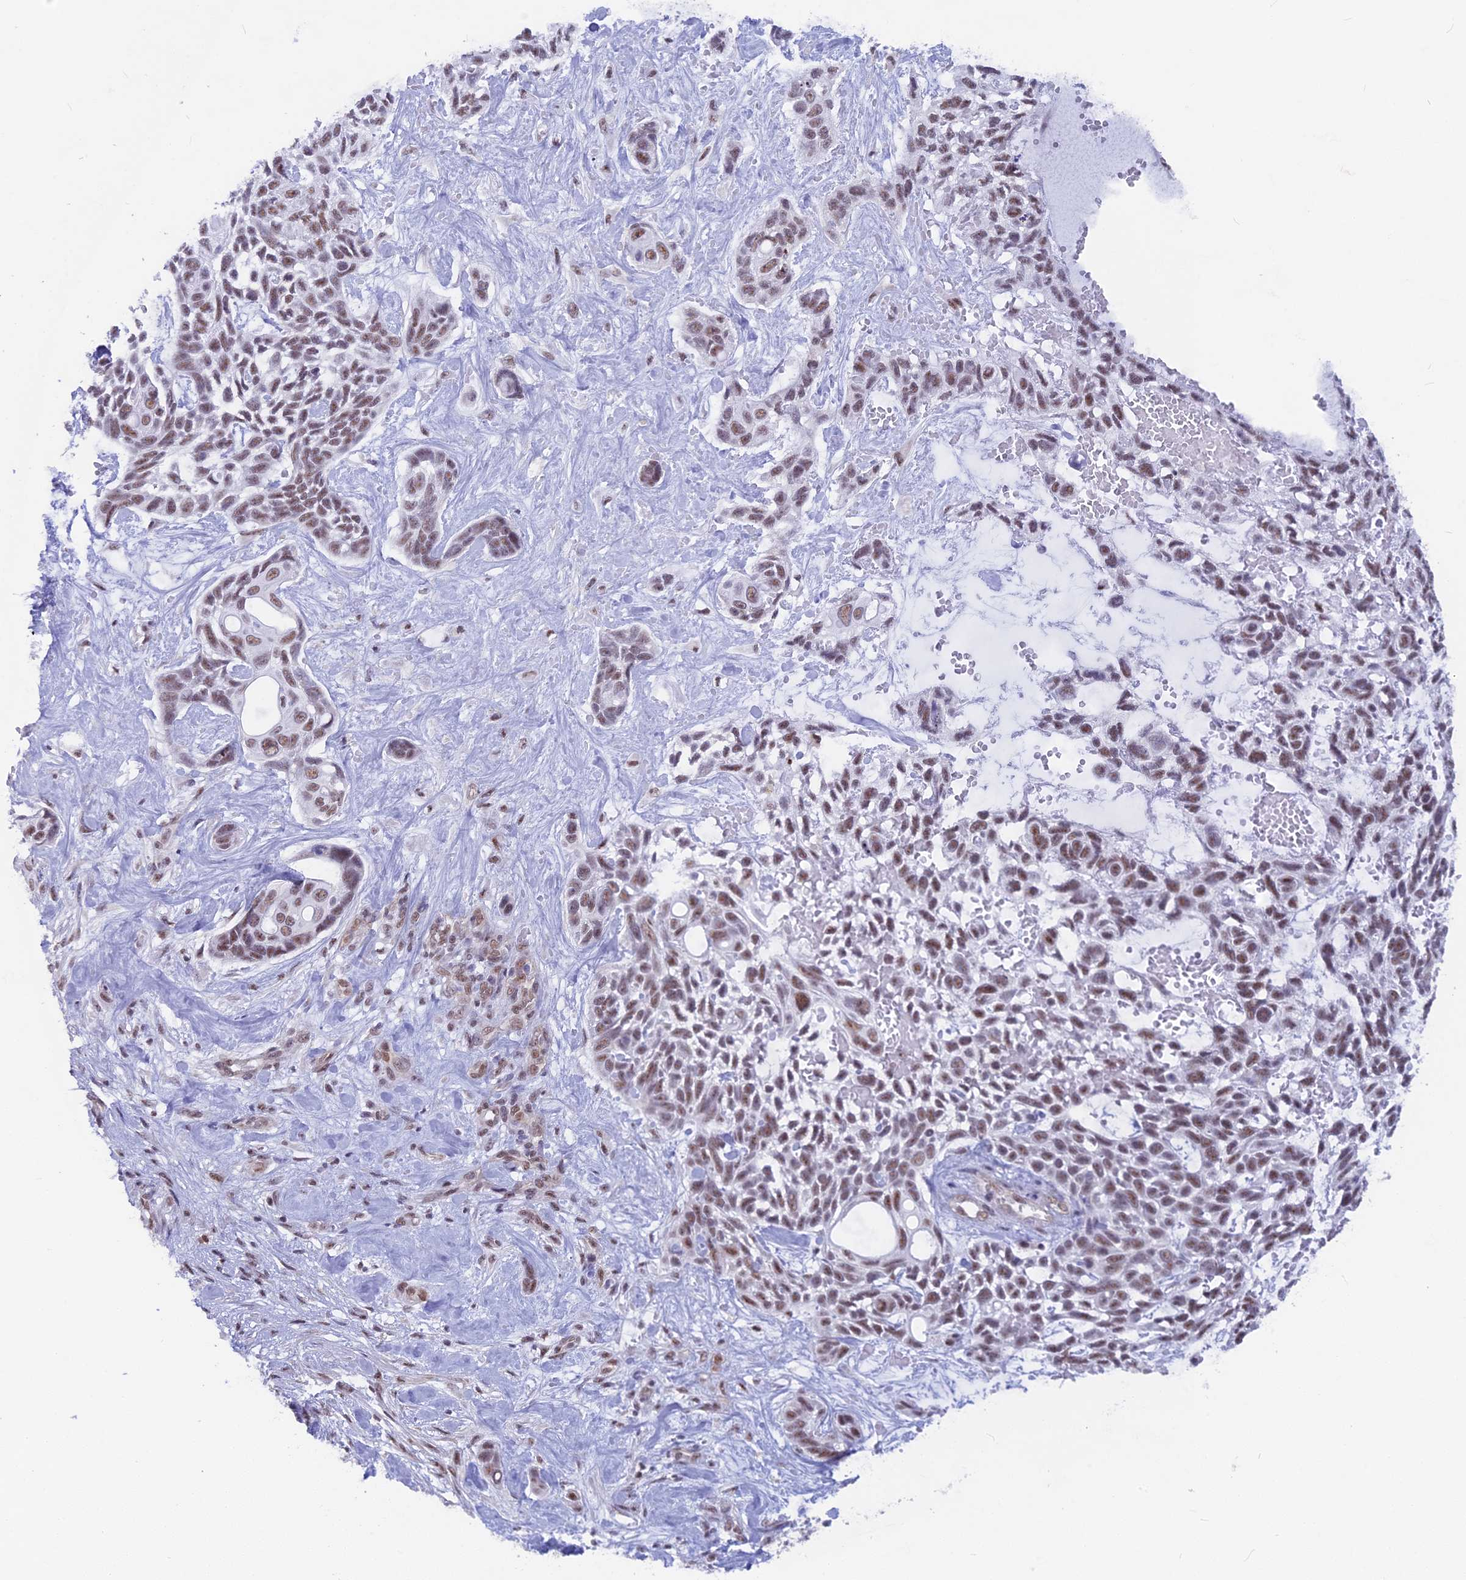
{"staining": {"intensity": "moderate", "quantity": ">75%", "location": "nuclear"}, "tissue": "skin cancer", "cell_type": "Tumor cells", "image_type": "cancer", "snomed": [{"axis": "morphology", "description": "Basal cell carcinoma"}, {"axis": "topography", "description": "Skin"}], "caption": "Human basal cell carcinoma (skin) stained with a brown dye demonstrates moderate nuclear positive staining in about >75% of tumor cells.", "gene": "SRSF5", "patient": {"sex": "male", "age": 88}}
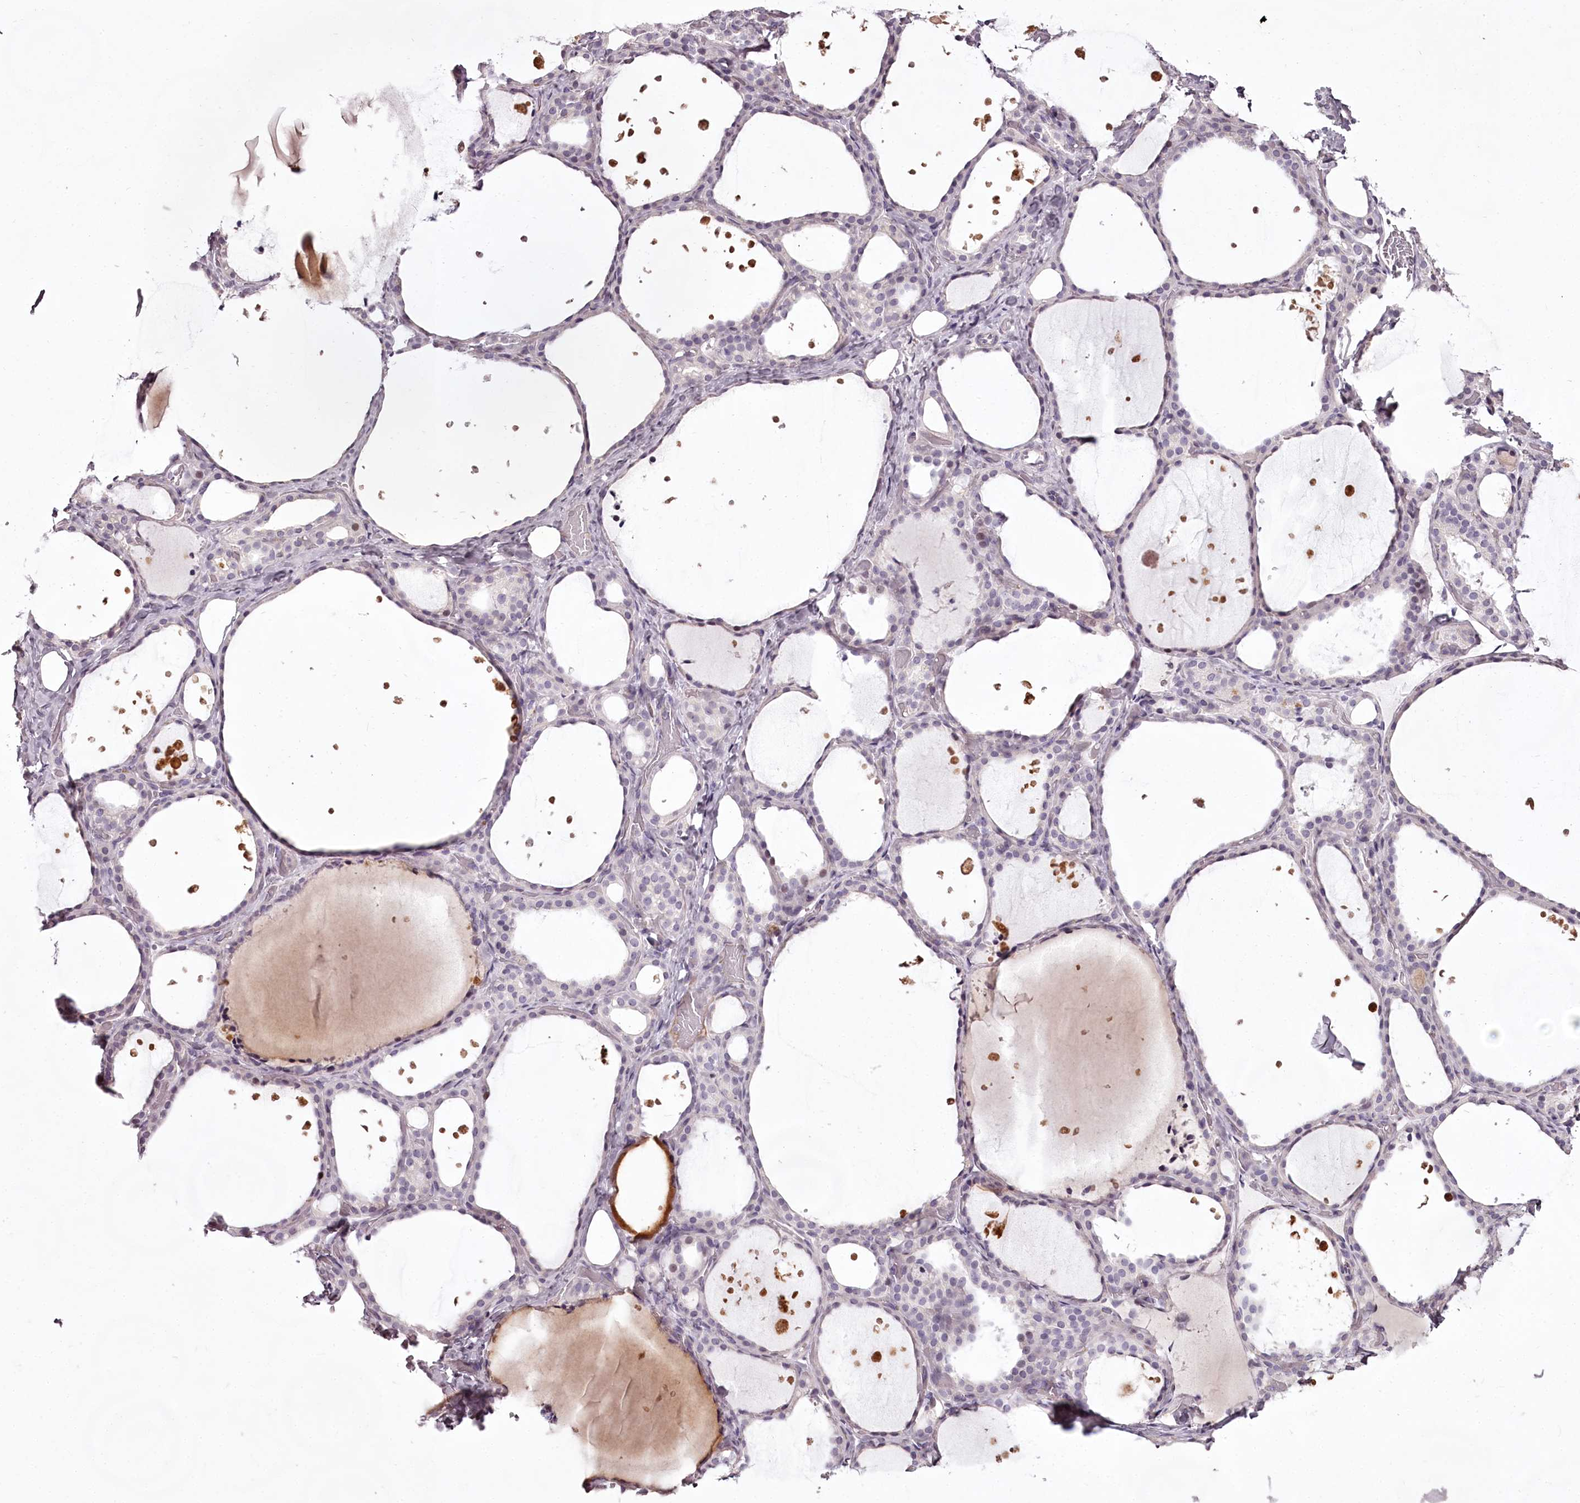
{"staining": {"intensity": "weak", "quantity": "<25%", "location": "nuclear"}, "tissue": "thyroid gland", "cell_type": "Glandular cells", "image_type": "normal", "snomed": [{"axis": "morphology", "description": "Normal tissue, NOS"}, {"axis": "topography", "description": "Thyroid gland"}], "caption": "High power microscopy image of an immunohistochemistry micrograph of unremarkable thyroid gland, revealing no significant positivity in glandular cells.", "gene": "C1orf56", "patient": {"sex": "female", "age": 44}}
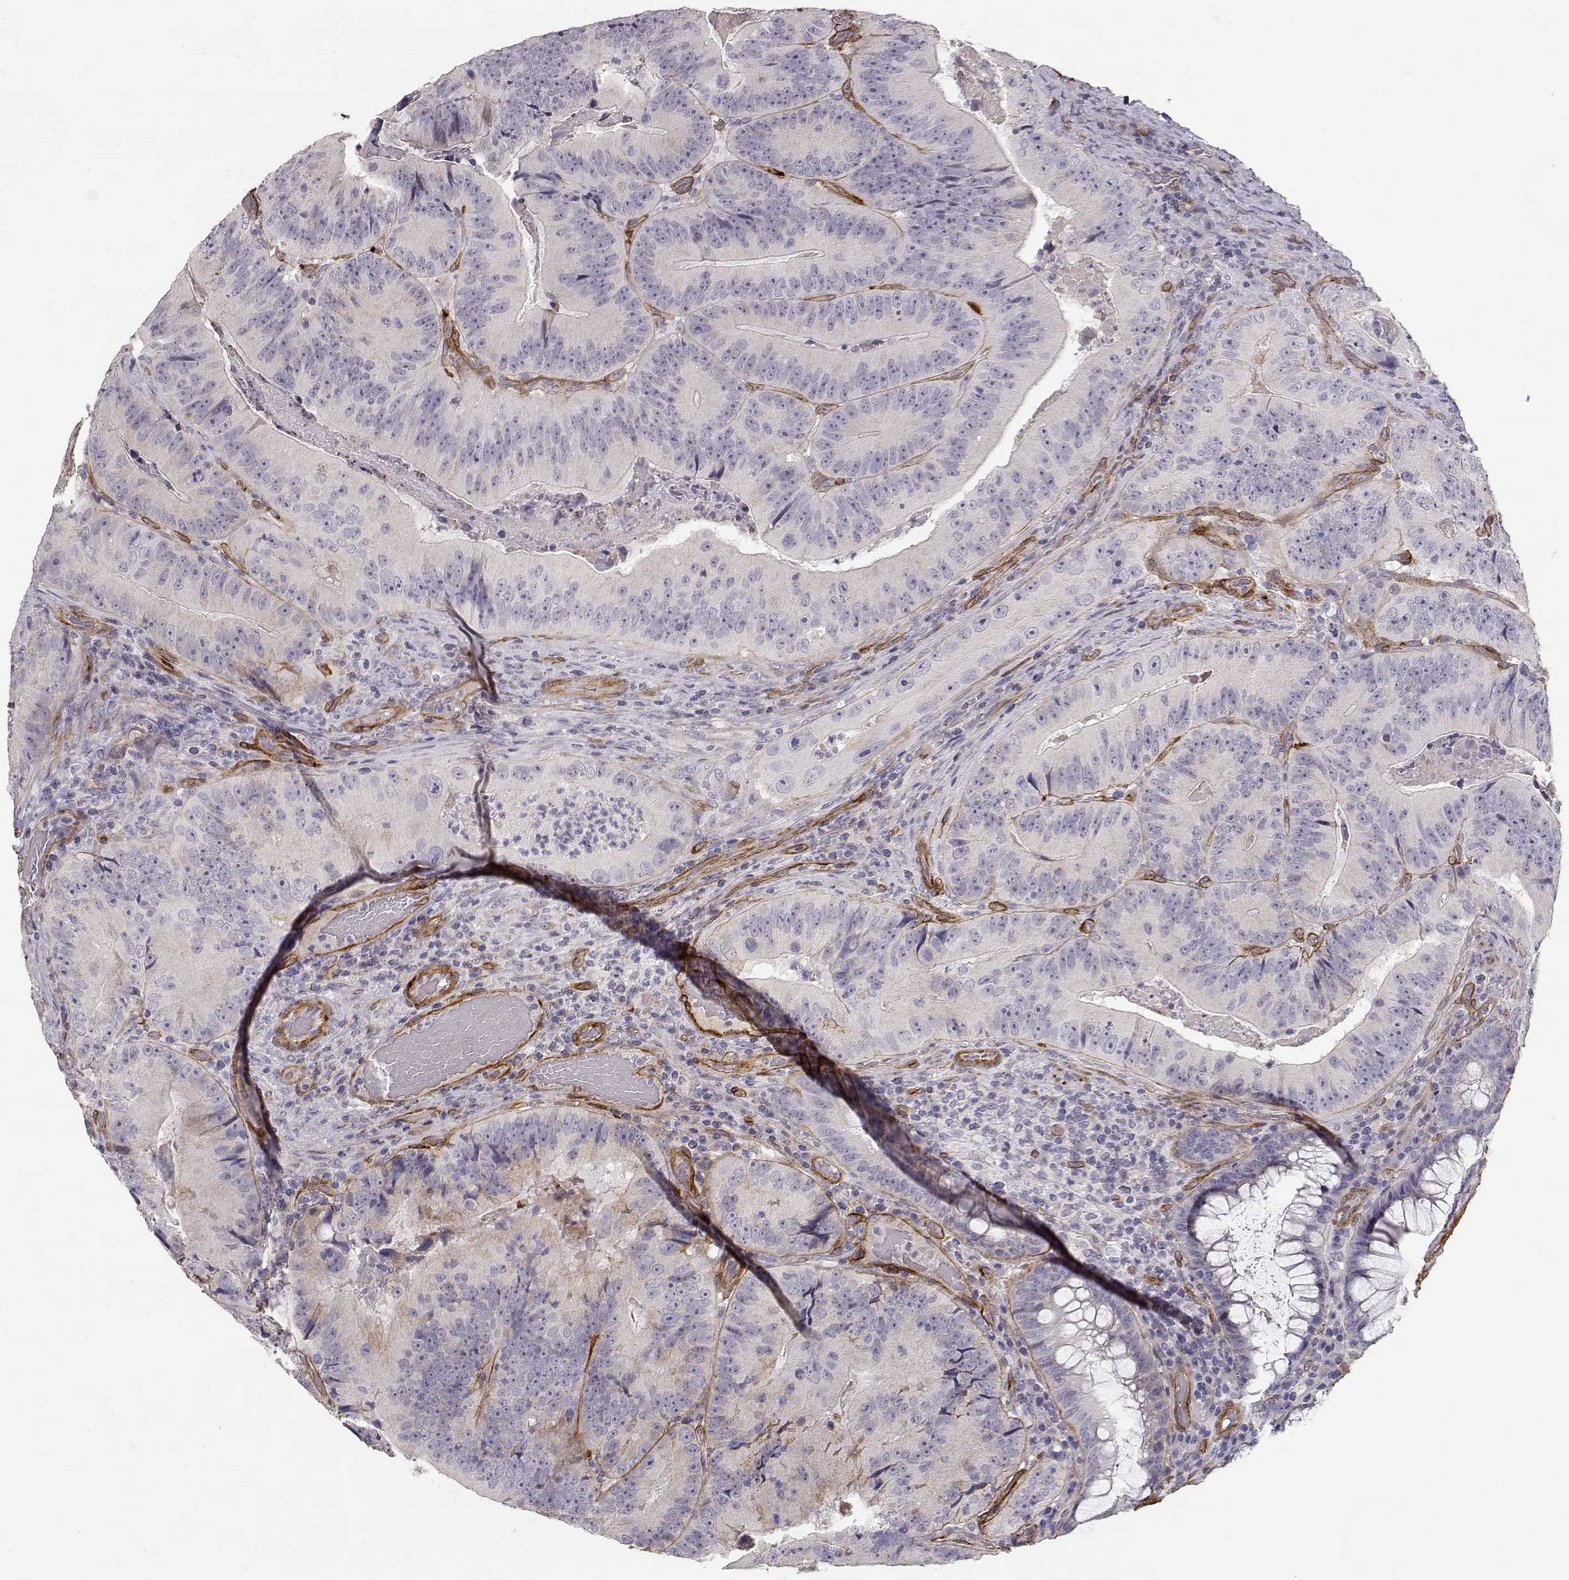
{"staining": {"intensity": "negative", "quantity": "none", "location": "none"}, "tissue": "colorectal cancer", "cell_type": "Tumor cells", "image_type": "cancer", "snomed": [{"axis": "morphology", "description": "Adenocarcinoma, NOS"}, {"axis": "topography", "description": "Colon"}], "caption": "The photomicrograph shows no staining of tumor cells in colorectal cancer. (DAB IHC, high magnification).", "gene": "LAMC1", "patient": {"sex": "female", "age": 86}}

--------------------------------------------------

Activity: Give back the material above exactly, with each picture removed.

Final answer:
{"staining": {"intensity": "moderate", "quantity": ">75%", "location": "nuclear"}, "tissue": "skin cancer", "cell_type": "Tumor cells", "image_type": "cancer", "snomed": [{"axis": "morphology", "description": "Basal cell carcinoma"}, {"axis": "topography", "description": "Skin"}], "caption": "Human basal cell carcinoma (skin) stained with a brown dye demonstrates moderate nuclear positive staining in about >75% of tumor cells.", "gene": "SRSF5", "patient": {"sex": "male", "age": 88}}
{"staining": {"intensity": "weak", "quantity": "<25%", "location": "nuclear"}, "tissue": "thyroid gland", "cell_type": "Glandular cells", "image_type": "normal", "snomed": [{"axis": "morphology", "description": "Normal tissue, NOS"}, {"axis": "topography", "description": "Thyroid gland"}], "caption": "High power microscopy image of an immunohistochemistry micrograph of unremarkable thyroid gland, revealing no significant positivity in glandular cells.", "gene": "C1orf56", "patient": {"sex": "female", "age": 44}}
{"staining": {"intensity": "negative", "quantity": "none", "location": "none"}, "tissue": "colorectal cancer", "cell_type": "Tumor cells", "image_type": "cancer", "snomed": [{"axis": "morphology", "description": "Adenocarcinoma, NOS"}, {"axis": "topography", "description": "Colon"}], "caption": "The photomicrograph shows no staining of tumor cells in colorectal cancer. (DAB IHC, high magnification).", "gene": "LAMC1", "patient": {"sex": "female", "age": 86}}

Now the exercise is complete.